▶ _What the exercise asks_: Reproduce, word for word, the lines in the material below starting with the one that has "Document page, 1500x1125 pixels." and going on through the one that has "Identify the document". Leave out all pictures.

▶ _Input material_:
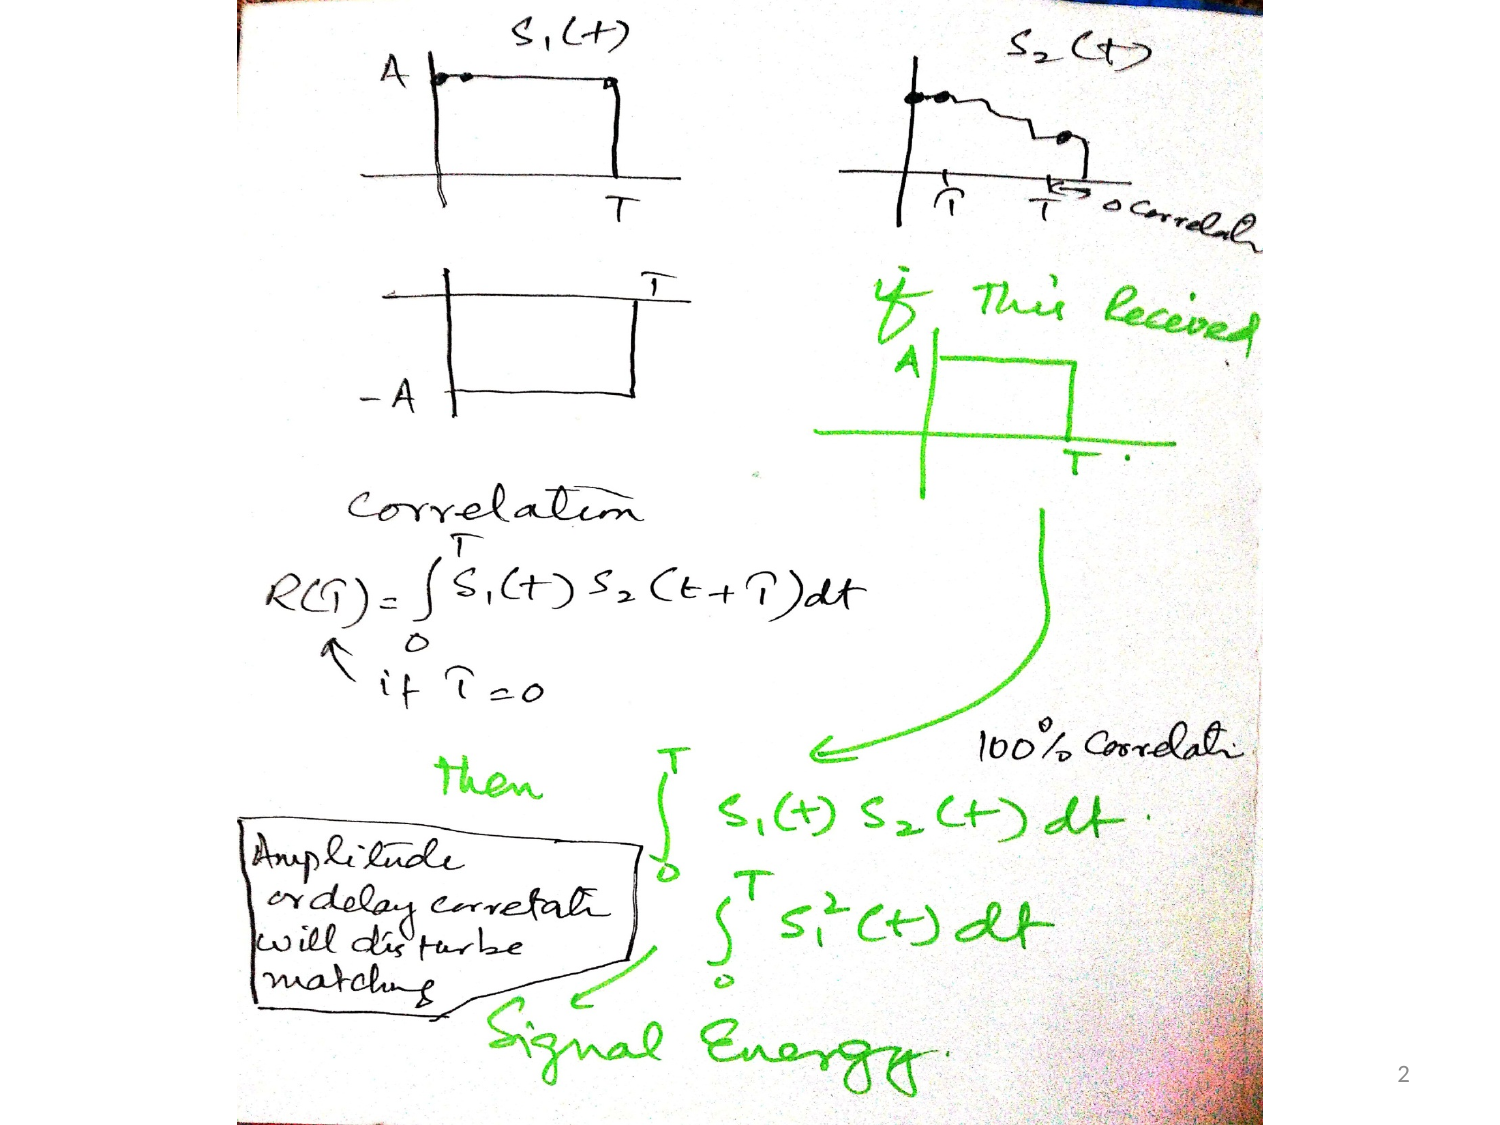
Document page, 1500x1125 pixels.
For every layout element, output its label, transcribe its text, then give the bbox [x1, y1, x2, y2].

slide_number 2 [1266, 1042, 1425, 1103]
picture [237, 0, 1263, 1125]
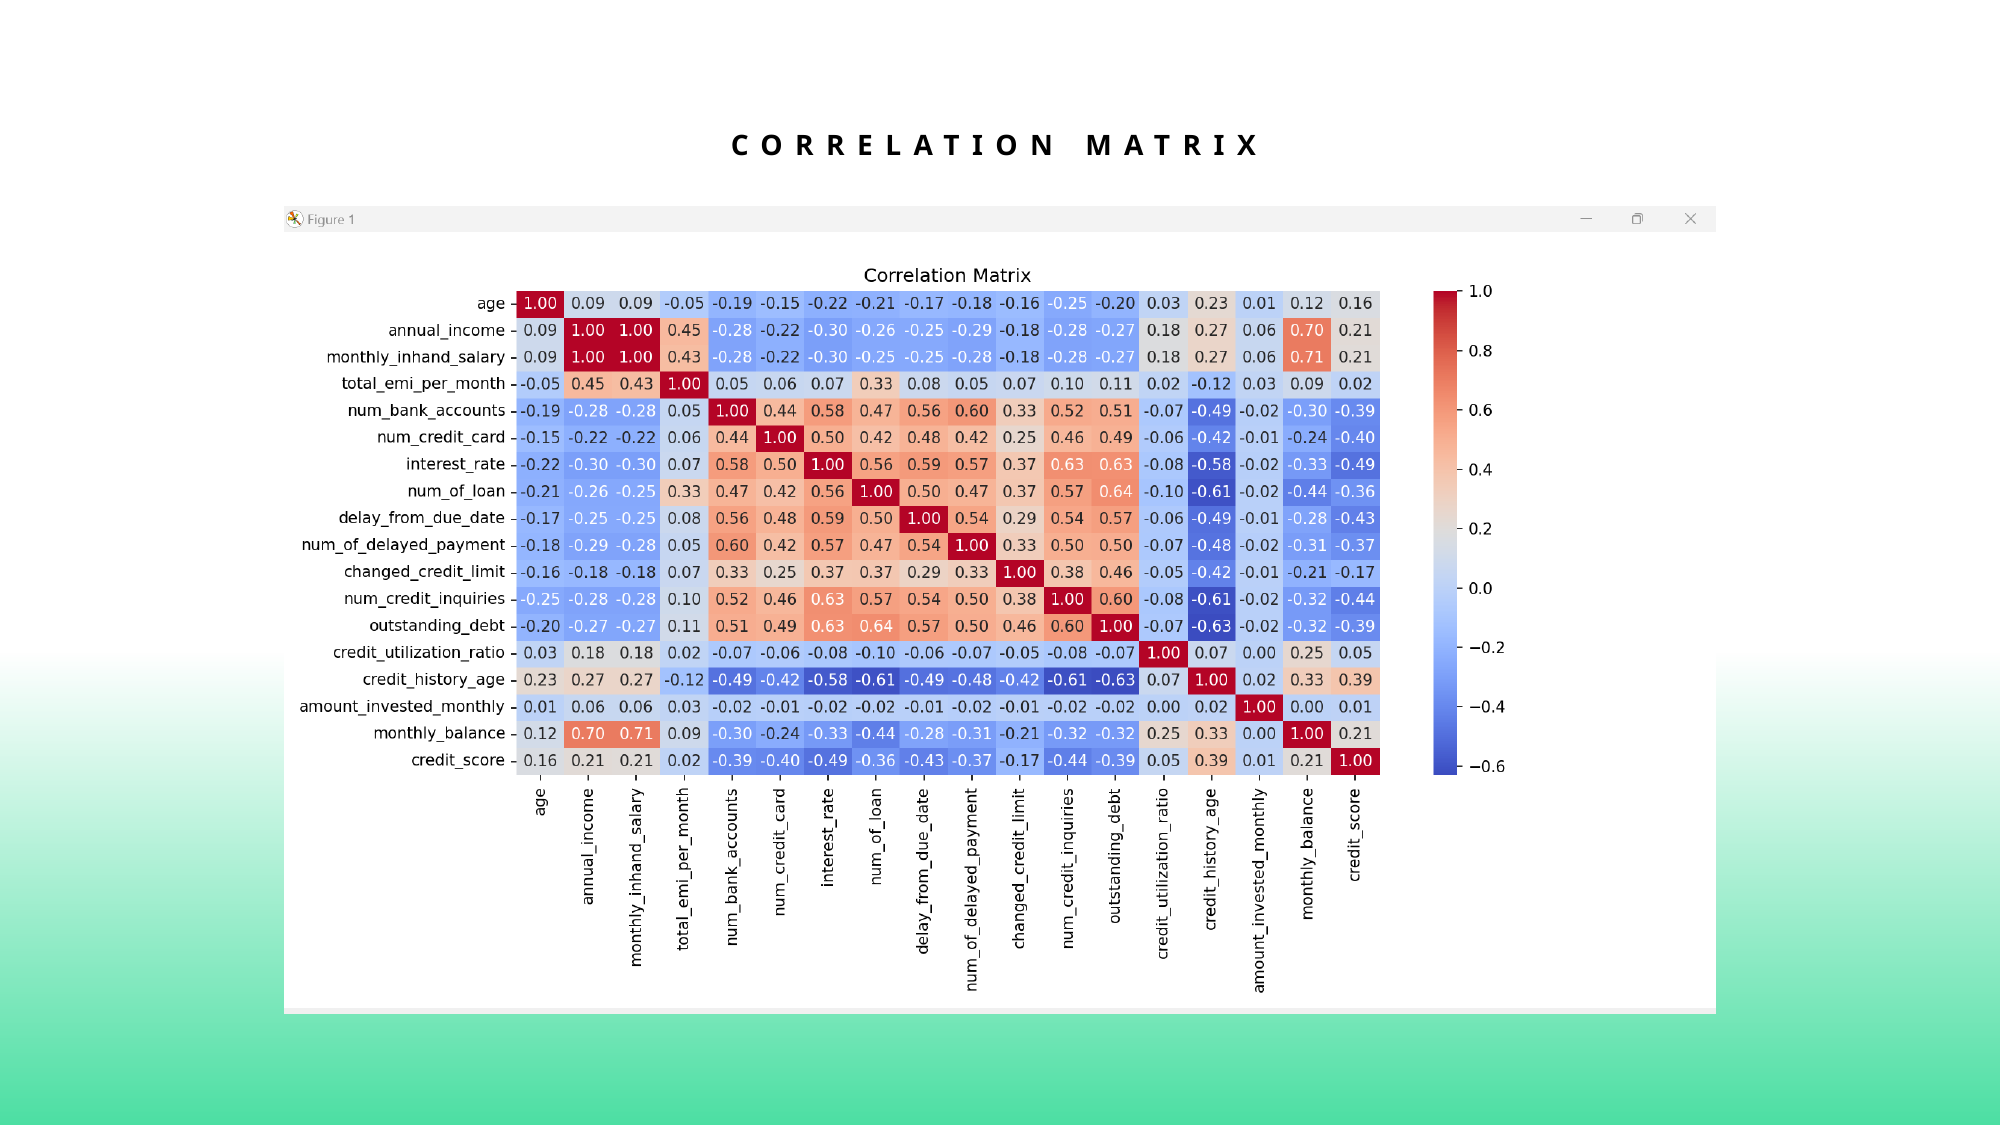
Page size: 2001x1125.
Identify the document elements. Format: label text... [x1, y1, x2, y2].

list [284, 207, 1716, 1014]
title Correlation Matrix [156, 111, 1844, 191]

* * *

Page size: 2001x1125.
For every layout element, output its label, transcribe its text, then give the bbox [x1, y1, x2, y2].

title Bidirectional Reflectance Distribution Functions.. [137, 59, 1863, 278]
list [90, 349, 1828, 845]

▶ _Exercise answer_:
Document page, 1500x1125 pixels.
For every layout element, output its label, transcribe its text, then give the bbox [x1, y1, x2, y2].

slide_number 2 [1266, 1042, 1425, 1103]
picture [237, 0, 1263, 1125]
Page size: 2001x1125.
Identify the document elements. Format: label text... [x1, y1, x2, y2].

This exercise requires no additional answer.